- Work instruction: Lines holding the word "viele" in the following material must be counted; give only the resulting number.

- Provided records:

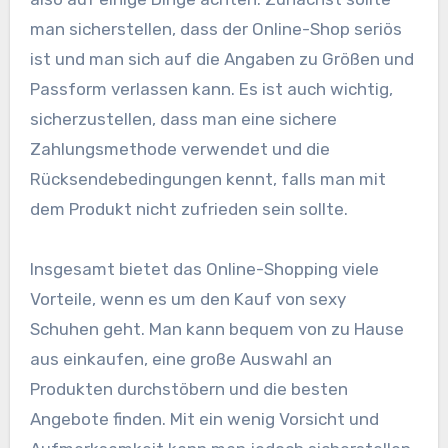
man sicherstellen, dass der Online-Shop seriös
ist und man sich auf die Angaben zu Größen und
Passform verlassen kann. Es ist auch wichtig,
sicherzustellen, dass man eine sichere
Zahlungsmethode verwendet und die
Rücksendebedingungen kennt, falls man mit
dem Produkt nicht zufrieden sein sollte.
Insgesamt bietet das Online-Shopping viele
Vorteile, wenn es um den Kauf von sexy
Schuhen geht. Man kann bequem von zu Hause
aus einkaufen, eine große Auswahl an
Produkten durchstöbern und die besten
Angebote finden. Mit ein wenig Vorsicht und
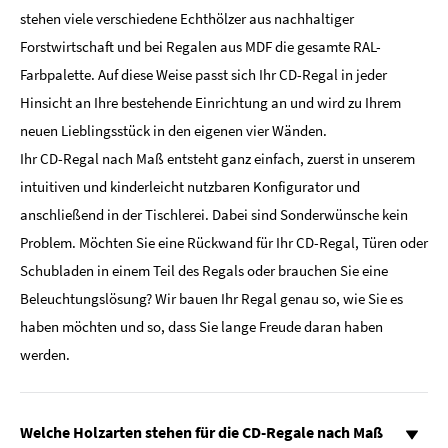
stehen viele verschiedene Echthölzer aus nachhaltiger
Forstwirtschaft und bei Regalen aus MDF die gesamte RAL-
Farbpalette. Auf diese Weise passt sich Ihr CD-Regal in jeder
Hinsicht an Ihre bestehende Einrichtung an und wird zu Ihrem
neuen Lieblingsstück in den eigenen vier Wänden.
Ihr CD-Regal nach Maß entsteht ganz einfach, zuerst in unserem
intuitiven und kinderleicht nutzbaren Konfigurator und
anschließend in der Tischlerei. Dabei sind Sonderwünsche kein
Problem. Möchten Sie eine Rückwand für Ihr CD-Regal, Türen oder
Schubladen in einem Teil des Regals oder brauchen Sie eine
Beleuchtungslösung? Wir bauen Ihr Regal genau so, wie Sie es
haben möchten und so, dass Sie lange Freude daran haben
werden.
Welche Holzarten stehen für die CD-Regale nach Maß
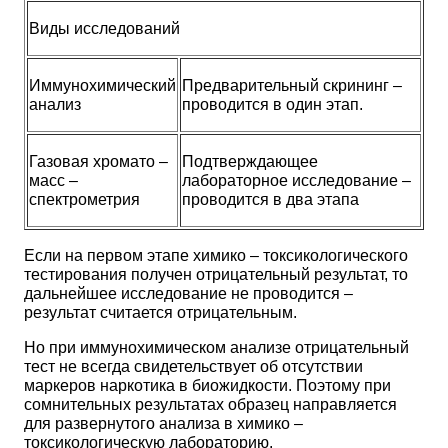
Виды исследований
Иммунохимический
Предварительный скрининг –
анализ
проводится в один этап.
Газовая хромато –
Подтверждающее
масс –
лабораторное исследование –
спектрометрия
проводится в два этапа
Если на первом этапе химико – токсикологического
тестирования получен отрицательный результат, то
дальнейшее исследование не проводится –
результат считается отрицательным.
Но при иммунохимическом анализе отрицательный
тест не всегда свидетельствует об отсутствии
маркеров наркотика в биожидкости. Поэтому при
сомнительных результатах образец направляется
для развернутого анализа в химико –
токсикологическую лабораторию.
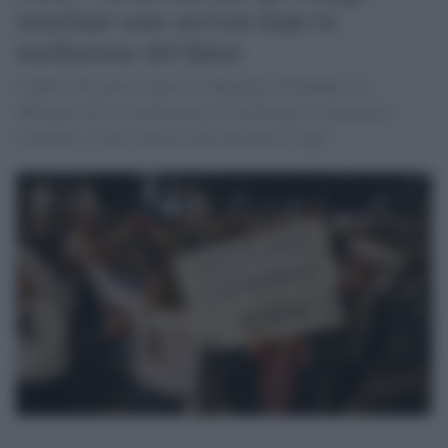
israeliani sono arrivati dopo la
mediazione del Qatar
L'ufficio del primo ministro, Benjamin Netanyahu, ha
affermato che il trasferimento di medicinali ai prigionieri
israeliani a Gaza inizierà nella giornata di oggi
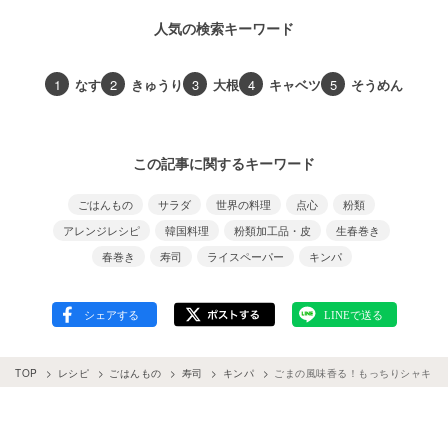
人気の検索キーワード
1
なす
2
きゅうり
3
大根
4
キャベツ
5
そうめん
この記事に関するキーワード
ごはんもの
サラダ
世界の料理
点心
粉類
アレンジレシピ
韓国料理
粉類加工品・皮
生春巻き
春巻き
寿司
ライスペーパー
キンパ
TOP
レシピ
ごはんもの
寿司
キンパ
ごまの風味香る！もっちりシャキシ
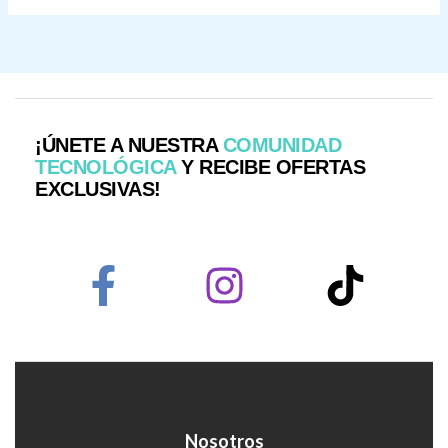
¡ÚNETE A NUESTRA
COMUNIDAD
TECNOLÓGICA
Y RECIBE OFERTAS
EXCLUSIVAS!
Nosotros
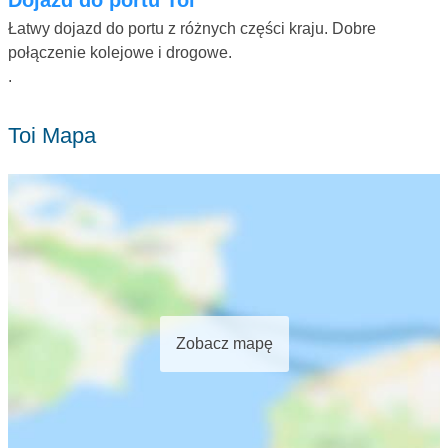
Łatwy dojazd do portu z różnych części kraju. Dobre
połączenie kolejowe i drogowe.
.
Toi Mapa
Zobacz mapę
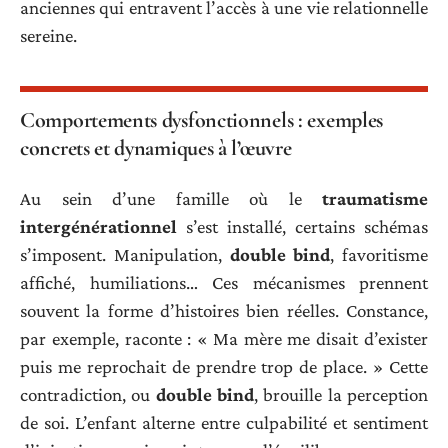
anciennes qui entravent l’accès à une vie relationnelle
sereine.
Comportements dysfonctionnels : exemples
concrets et dynamiques à l’œuvre
Au sein d’une famille où le
traumatisme
intergénérationnel
s’est installé, certains schémas
s’imposent. Manipulation,
double bind
, favoritisme
affiché, humiliations… Ces mécanismes prennent
souvent la forme d’histoires bien réelles. Constance,
par exemple, raconte : « Ma mère me disait d’exister
puis me reprochait de prendre trop de place. » Cette
contradiction, ou
double bind
, brouille la perception
de soi. L’enfant alterne entre culpabilité et sentiment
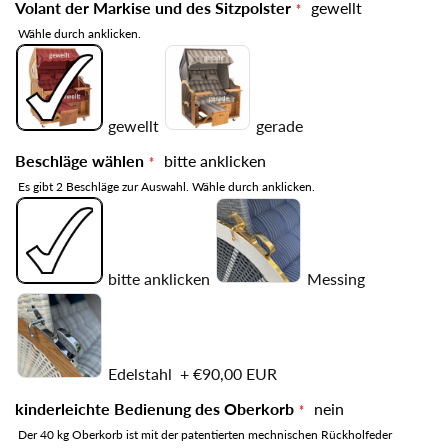
Volant der Markise und des Sitzpolster
gewellt
Wähle durch anklicken.
gewellt
gerade
Beschläge wählen
bitte anklicken
Es gibt 2 Beschläge zur Auswahl. Wähle durch anklicken.
bitte anklicken
Messing
Edelstahl
+
€90,00 EUR
kinderleichte Bedienung des Oberkorb
nein
Der 40 kg Oberkorb ist mit der patentierten mechnischen Rückholfeder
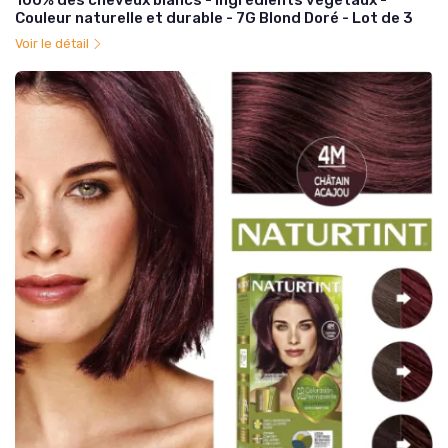
Couleur naturelle et durable - 7G Blond Doré - Lot de 3
Voir le détail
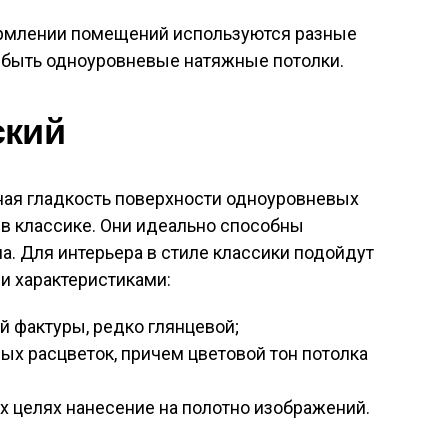
ормлении помещений используются разные
т быть одноуровневые натяжные потолки.
ский
ьная гладкость поверхности одноуровневых
в классике. Они идеально способны
а. Для интерьера в стиле классики подойдут
 характеристиками:
й фактуры, редко глянцевой;
ных расцветок, причем цветовой тон потолка
х целях нанесение на полотно изображений.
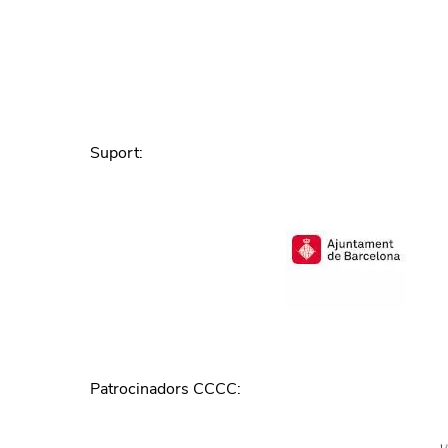
Suport
:
Patrocinadors CCCC
:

- Output of the task: 2